Surgen asimismo múltiples focos de cultura, como el taller de Don Gildo D’Accurzio y, por supuesto, gran cantidad de revistas en las cuales Ramponi colaboró, según la reseña que realiza Gloria Videla de Rivero: La Quincena Social (1919-1957) dirigida por Antonio Napolitano; Antena, revista de la nueva generación (1930) dirigida por Emilio Abril de orientación vanguardista; Cuyo-Buenos Aires (1931-1932); Huarpe, revista mensual de literatura (1930); Pámpano (1943-1944) dirigida por Abelardo Vázquez y un largo etcétera.
Una de las características salientes de las publicaciones nacidas con la vanguardia es la relación que se establece entre literatura y plástica. Y también en este sentido la figura de Ramponi es emblemática, no sólo porque se casó con la pintora Rosa Stilerman, a quien el poeta consideraba una de las mejores plásticas argentinas contemporáneas, sino porque fue Director de la Escuela Provincial de Bellas Artes durante quince años y cultivó la amistad de muchos otros artistas de la época, como Roberto Azzoni, Sergio Sergi, Lorenzo Domínguez, Julio Suárez Marzal, Vicente Lahir Estrella y su propio hermano Miguel Ángel Ramponi.
Como señala Gloria de Rivero: “La obra édita del poeta no es muy vasta. Una parte quedó inédita o parcialmente publicada. La tendencia a perfeccionar lo escrito, el temperamento melancólico de Ramponi, la vida en provincia, pudieron influir en esa limitación [...]” (1998).
En este sentido, y a partir de la palabra de quienes lo conocieron, surge un personaje muy particular: reconcentrado, casi fóbico, enemigo de los viajes... Thomas Simpson relata que, en ocasión de una vista a Mendoza, se alojó en casa del poeta, en una pequeña habitación que daba a los fondos de la casa.
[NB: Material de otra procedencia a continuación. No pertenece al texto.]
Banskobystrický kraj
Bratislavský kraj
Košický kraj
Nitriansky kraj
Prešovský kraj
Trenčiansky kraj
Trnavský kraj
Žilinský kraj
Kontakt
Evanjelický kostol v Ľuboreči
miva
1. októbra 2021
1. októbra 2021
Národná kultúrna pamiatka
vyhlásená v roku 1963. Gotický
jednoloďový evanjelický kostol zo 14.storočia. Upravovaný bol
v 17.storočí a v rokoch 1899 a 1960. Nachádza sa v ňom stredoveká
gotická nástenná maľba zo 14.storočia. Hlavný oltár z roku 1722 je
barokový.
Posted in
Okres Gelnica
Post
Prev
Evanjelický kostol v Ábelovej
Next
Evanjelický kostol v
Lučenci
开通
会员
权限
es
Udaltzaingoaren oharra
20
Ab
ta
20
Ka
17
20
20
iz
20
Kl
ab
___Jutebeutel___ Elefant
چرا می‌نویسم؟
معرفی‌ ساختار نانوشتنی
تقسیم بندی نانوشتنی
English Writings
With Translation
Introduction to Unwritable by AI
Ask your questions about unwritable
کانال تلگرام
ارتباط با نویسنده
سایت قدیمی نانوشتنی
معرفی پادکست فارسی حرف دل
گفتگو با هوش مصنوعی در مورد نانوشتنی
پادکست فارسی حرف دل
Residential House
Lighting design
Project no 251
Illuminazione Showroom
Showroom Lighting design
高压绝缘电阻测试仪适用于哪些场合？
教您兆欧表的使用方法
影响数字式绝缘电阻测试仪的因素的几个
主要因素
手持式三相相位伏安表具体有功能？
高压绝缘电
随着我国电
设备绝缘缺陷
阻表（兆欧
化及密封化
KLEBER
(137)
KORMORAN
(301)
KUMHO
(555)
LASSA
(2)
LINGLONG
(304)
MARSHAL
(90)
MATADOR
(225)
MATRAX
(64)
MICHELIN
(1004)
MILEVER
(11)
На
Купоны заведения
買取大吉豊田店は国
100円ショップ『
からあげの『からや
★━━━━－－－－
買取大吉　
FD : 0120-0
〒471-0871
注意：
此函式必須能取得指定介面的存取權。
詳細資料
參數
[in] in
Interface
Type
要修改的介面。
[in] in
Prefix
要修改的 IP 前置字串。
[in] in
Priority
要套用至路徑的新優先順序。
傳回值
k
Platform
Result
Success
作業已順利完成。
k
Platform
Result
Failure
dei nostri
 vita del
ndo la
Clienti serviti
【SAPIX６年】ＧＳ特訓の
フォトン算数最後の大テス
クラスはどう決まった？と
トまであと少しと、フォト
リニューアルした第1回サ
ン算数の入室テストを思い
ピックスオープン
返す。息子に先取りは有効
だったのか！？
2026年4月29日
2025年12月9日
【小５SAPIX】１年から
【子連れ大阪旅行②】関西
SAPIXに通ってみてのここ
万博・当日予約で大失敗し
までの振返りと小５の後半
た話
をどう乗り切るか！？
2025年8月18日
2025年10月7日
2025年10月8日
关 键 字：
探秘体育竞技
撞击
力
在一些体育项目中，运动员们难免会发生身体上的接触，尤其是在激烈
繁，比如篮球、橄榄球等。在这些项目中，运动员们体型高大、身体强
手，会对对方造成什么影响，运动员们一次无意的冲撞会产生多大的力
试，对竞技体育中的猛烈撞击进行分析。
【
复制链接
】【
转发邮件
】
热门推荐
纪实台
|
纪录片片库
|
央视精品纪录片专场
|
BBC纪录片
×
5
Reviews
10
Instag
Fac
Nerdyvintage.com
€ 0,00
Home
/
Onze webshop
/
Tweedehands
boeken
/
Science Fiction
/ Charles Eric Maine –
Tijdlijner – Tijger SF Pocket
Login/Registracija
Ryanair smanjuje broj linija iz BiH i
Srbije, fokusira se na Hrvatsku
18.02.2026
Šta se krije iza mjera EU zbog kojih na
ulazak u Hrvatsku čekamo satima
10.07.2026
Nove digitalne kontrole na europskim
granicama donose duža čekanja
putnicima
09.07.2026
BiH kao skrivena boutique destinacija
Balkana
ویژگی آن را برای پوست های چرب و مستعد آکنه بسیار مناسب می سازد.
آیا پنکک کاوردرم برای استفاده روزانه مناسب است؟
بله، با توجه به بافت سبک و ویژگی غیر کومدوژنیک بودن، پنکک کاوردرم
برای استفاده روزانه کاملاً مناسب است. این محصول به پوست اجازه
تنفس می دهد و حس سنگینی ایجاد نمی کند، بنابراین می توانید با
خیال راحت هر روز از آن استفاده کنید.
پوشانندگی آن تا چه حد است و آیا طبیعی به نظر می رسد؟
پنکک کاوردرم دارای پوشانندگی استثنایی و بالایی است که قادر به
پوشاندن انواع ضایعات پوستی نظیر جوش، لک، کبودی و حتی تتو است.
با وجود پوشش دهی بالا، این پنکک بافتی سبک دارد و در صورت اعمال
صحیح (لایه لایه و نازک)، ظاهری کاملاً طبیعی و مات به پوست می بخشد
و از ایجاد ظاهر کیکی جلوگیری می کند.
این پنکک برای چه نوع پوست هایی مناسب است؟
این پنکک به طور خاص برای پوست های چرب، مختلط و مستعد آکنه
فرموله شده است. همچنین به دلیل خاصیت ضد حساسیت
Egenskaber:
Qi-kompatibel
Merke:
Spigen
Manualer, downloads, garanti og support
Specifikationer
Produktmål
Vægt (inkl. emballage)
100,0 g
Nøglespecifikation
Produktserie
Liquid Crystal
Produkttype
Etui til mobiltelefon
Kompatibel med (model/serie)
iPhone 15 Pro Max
A medianoche, en medio de la oscuridad total, lo sobresaltaron dos ojos fosforescentes e inmóviles: eran los de un búho que poseía Ramponi. “El relato es significativo –comenta Gloria Videla- porque, para el poeta, el pájaro tenía un valor simbólico, representaba su misión: mirar en la oscuridad, bucear en el misterio nocturno”. Además, dice Simpson, existía un cierto parecido físico entre el poeta y el ave “que anuda entre sus cejas la tiniebla y el éxtasis”. La aproximación simbólica se hace explícita en “Los límites y el caos” (1972) donde Ramponi presenta al búho como ejecutor de un culto sombrío y al poeta, como mártir y oficiante de su liturgia poética.
Una primera estación está cumplida a través de esta somera aproximación a la ubicación de Ramponi en el contexto y el esbozo de su semblanza o retrato espiritual. En notas posteriores nos ocuparemos de su profunda significación poética.